__Task details__
Find every line below with the word "ring" in it, and copy each one.

__Source information__
--

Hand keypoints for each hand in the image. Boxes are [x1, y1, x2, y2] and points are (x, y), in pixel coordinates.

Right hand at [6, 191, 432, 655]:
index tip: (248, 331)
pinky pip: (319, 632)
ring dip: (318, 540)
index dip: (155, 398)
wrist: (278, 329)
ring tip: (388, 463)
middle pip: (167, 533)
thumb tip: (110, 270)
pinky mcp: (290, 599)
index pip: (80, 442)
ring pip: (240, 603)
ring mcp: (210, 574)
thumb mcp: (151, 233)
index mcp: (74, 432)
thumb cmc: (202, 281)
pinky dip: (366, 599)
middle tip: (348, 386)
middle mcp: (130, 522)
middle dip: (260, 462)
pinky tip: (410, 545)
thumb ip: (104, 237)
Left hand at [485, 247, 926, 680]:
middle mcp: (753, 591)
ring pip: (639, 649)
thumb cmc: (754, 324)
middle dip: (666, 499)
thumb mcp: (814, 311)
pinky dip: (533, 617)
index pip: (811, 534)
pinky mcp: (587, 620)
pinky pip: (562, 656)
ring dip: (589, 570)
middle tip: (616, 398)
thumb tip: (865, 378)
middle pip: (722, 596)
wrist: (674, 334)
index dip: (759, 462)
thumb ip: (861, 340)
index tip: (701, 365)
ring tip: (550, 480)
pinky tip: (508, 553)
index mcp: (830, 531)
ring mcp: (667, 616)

--

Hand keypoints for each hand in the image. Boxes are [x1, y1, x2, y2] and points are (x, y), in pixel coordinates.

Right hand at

--

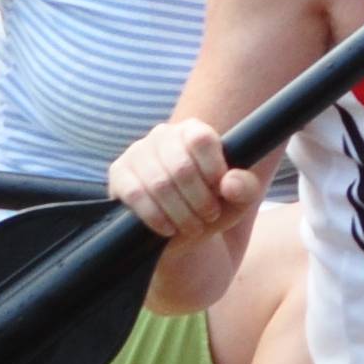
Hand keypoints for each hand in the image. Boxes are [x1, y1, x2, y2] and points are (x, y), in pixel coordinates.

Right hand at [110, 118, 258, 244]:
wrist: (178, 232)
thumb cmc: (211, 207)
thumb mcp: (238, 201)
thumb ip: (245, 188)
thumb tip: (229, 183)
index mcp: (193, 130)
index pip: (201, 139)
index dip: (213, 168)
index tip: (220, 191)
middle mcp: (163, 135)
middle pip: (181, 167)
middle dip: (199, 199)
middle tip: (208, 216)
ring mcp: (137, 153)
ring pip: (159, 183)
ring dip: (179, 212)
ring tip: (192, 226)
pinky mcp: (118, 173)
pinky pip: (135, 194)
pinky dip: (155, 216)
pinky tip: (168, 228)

--

__Response to the task__
ring dip: (318, 540)
ring tip: (388, 463)
ring pip: (240, 603)
ring mcp: (210, 574)
ring pip: (639, 649)
ring dip: (589, 570)
ring tip: (550, 480)
ring mcp: (667, 616)
ring mcp: (137, 153)
ring pip: (159, 183)
ring dip: (179, 212)
ring tip: (192, 226)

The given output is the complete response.